EXERCISE: These records contain pictures, which must be left out; copy exactly the lines from the one with "right shoulder: (454, 318)" up to and including the one with "left hip: (458, 321)".

------

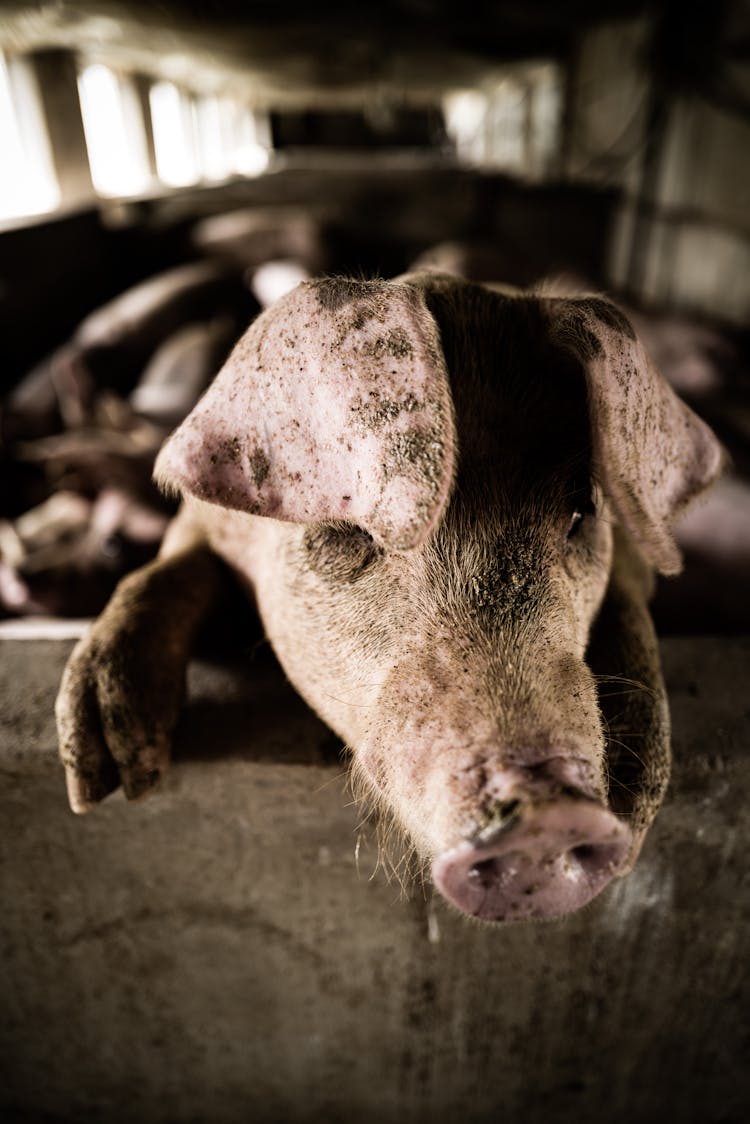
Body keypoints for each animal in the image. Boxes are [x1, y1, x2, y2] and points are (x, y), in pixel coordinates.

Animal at [54, 272, 719, 921]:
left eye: (580, 513)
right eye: (348, 530)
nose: (548, 815)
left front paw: (635, 790)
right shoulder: (198, 522)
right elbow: (165, 572)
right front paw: (104, 779)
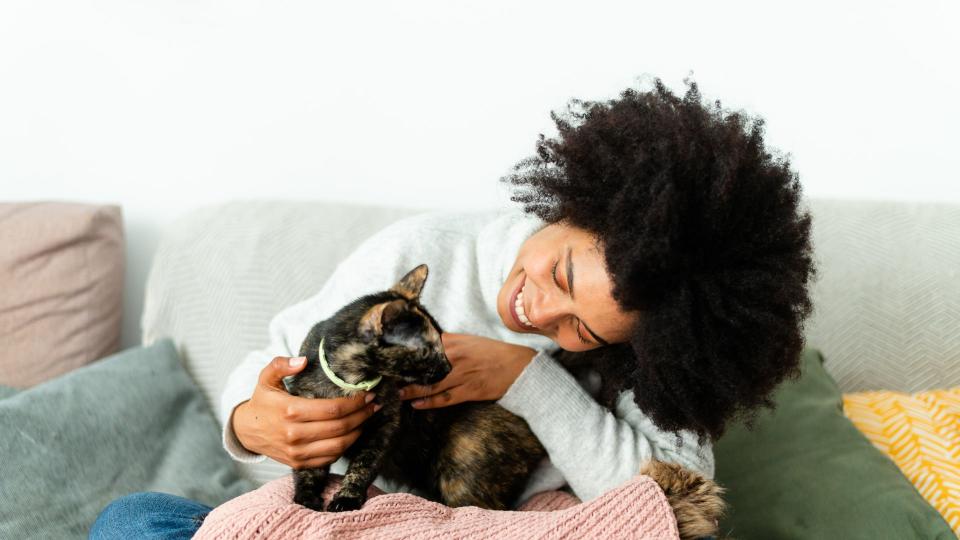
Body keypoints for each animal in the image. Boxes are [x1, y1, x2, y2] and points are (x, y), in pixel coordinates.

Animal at [284, 264, 548, 512]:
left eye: (443, 340)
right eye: (426, 351)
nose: (448, 367)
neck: (353, 379)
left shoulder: (385, 426)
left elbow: (363, 466)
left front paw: (347, 498)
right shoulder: (314, 425)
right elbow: (309, 468)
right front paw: (306, 499)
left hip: (463, 464)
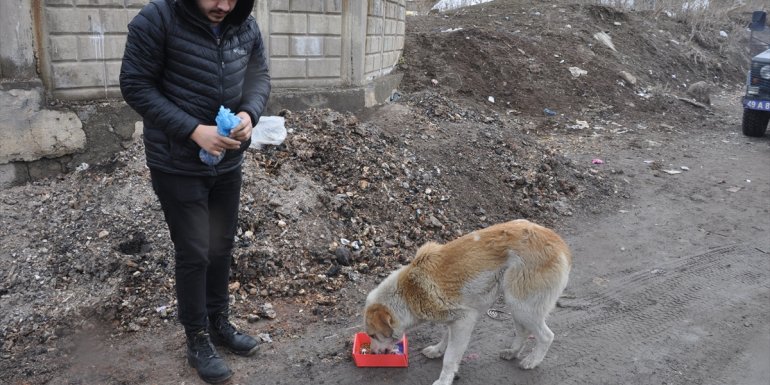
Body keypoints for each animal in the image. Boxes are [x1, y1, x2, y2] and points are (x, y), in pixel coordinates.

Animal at [362, 219, 568, 384]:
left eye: (372, 335)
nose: (373, 353)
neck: (409, 292)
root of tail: (559, 243)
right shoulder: (454, 318)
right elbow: (446, 337)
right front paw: (437, 350)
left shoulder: (464, 321)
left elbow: (450, 358)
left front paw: (444, 380)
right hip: (516, 305)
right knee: (524, 331)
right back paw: (512, 352)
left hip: (522, 306)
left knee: (546, 336)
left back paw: (532, 361)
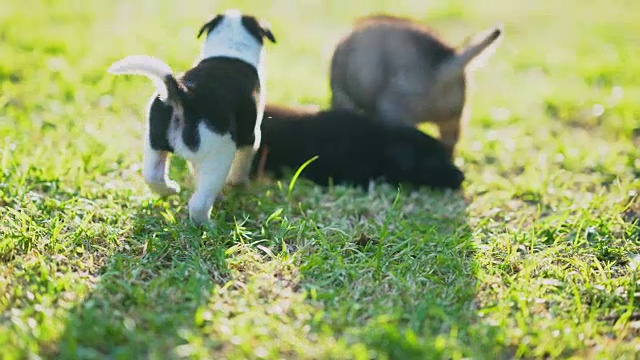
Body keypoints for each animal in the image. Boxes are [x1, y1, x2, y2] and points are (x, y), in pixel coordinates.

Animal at [108, 9, 278, 225]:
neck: (230, 48)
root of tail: (183, 93)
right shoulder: (251, 136)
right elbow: (243, 163)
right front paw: (238, 185)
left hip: (154, 144)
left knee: (153, 176)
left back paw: (170, 188)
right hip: (219, 156)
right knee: (198, 203)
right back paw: (208, 225)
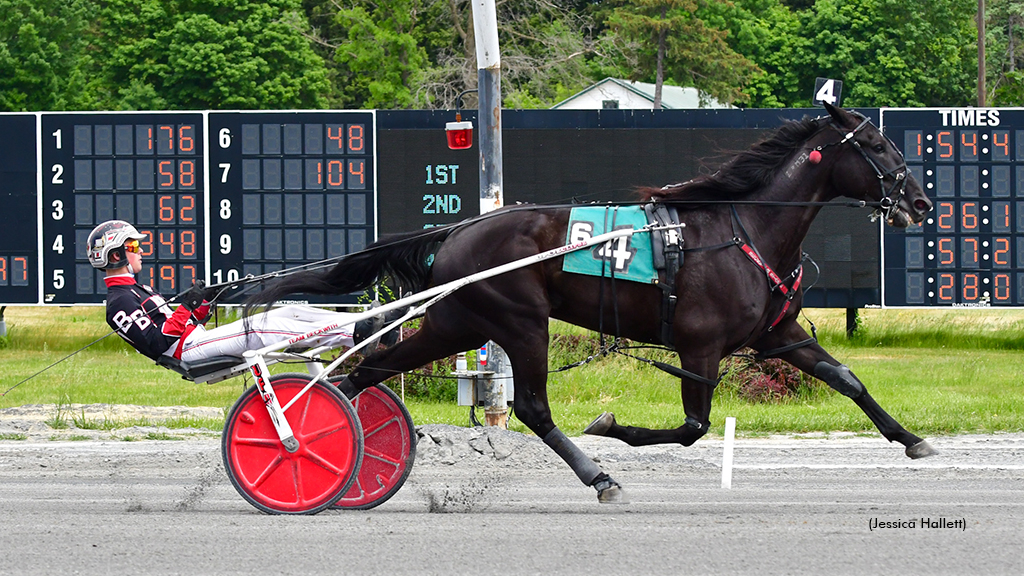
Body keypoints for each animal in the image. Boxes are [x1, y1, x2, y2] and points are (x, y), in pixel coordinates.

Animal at [249, 105, 937, 500]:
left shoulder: (776, 334)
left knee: (366, 373)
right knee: (530, 405)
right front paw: (610, 429)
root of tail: (457, 232)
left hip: (458, 321)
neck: (742, 230)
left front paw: (912, 439)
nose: (923, 202)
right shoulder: (701, 345)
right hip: (519, 321)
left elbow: (846, 378)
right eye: (877, 146)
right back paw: (598, 476)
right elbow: (692, 428)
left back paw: (337, 454)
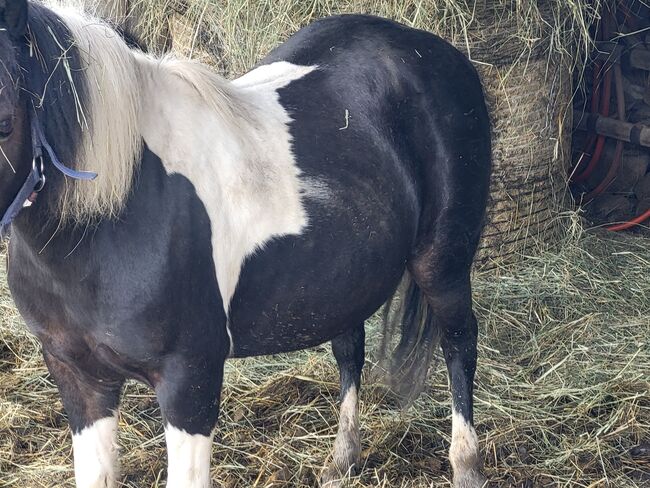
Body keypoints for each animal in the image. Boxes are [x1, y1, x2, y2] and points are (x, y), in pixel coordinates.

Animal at [0, 0, 488, 488]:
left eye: (5, 124)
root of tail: (435, 50)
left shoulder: (189, 381)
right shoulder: (78, 377)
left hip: (441, 265)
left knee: (459, 343)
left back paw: (467, 465)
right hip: (346, 278)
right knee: (350, 350)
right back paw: (342, 459)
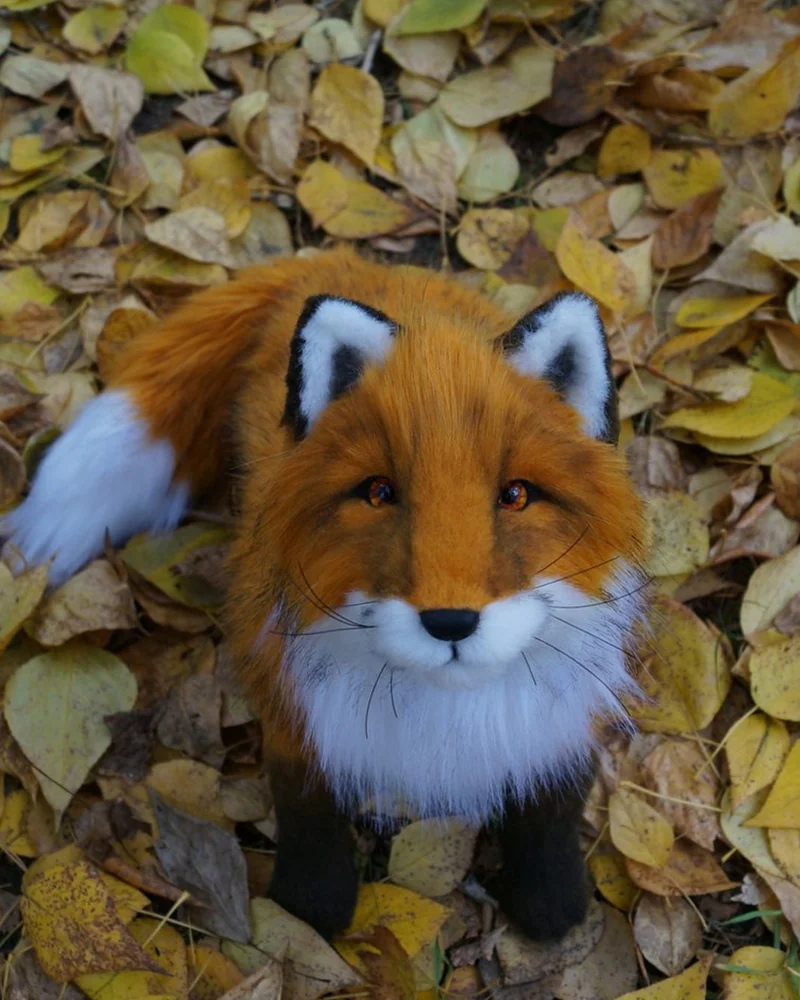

------

SOLUTION TO THIS EXERCISE:
right shoulder: (454, 318)
right elbow: (446, 337)
right front paw: (437, 350)
left shoulder: (464, 321)
left elbow: (450, 358)
left front paw: (444, 380)
right hip: (516, 305)
right knee: (524, 331)
right back paw: (512, 352)
left hip: (522, 306)
left knee: (546, 336)
left back paw: (532, 361)
Body keypoints for each animal in the image. Boxes are [x1, y1, x2, y2] and points are (x, y), in pixel coordinates.

Animal at [108, 9, 278, 225]:
neck: (230, 48)
root of tail: (183, 93)
right shoulder: (251, 136)
right elbow: (243, 163)
right front paw: (238, 185)
left hip: (154, 144)
left knee: (153, 176)
left back paw: (170, 188)
right hip: (219, 156)
right knee: (198, 203)
right back paw: (208, 225)
Body keypoints for each animal in the image. Boxes are [x1, y1, x2, y2] and points are (x, y), in pixel coordinates.

Animal at [249, 105, 937, 500]:
left shoulder: (776, 334)
left knee: (366, 373)
right knee: (530, 405)
right front paw: (610, 429)
root of tail: (457, 232)
left hip: (458, 321)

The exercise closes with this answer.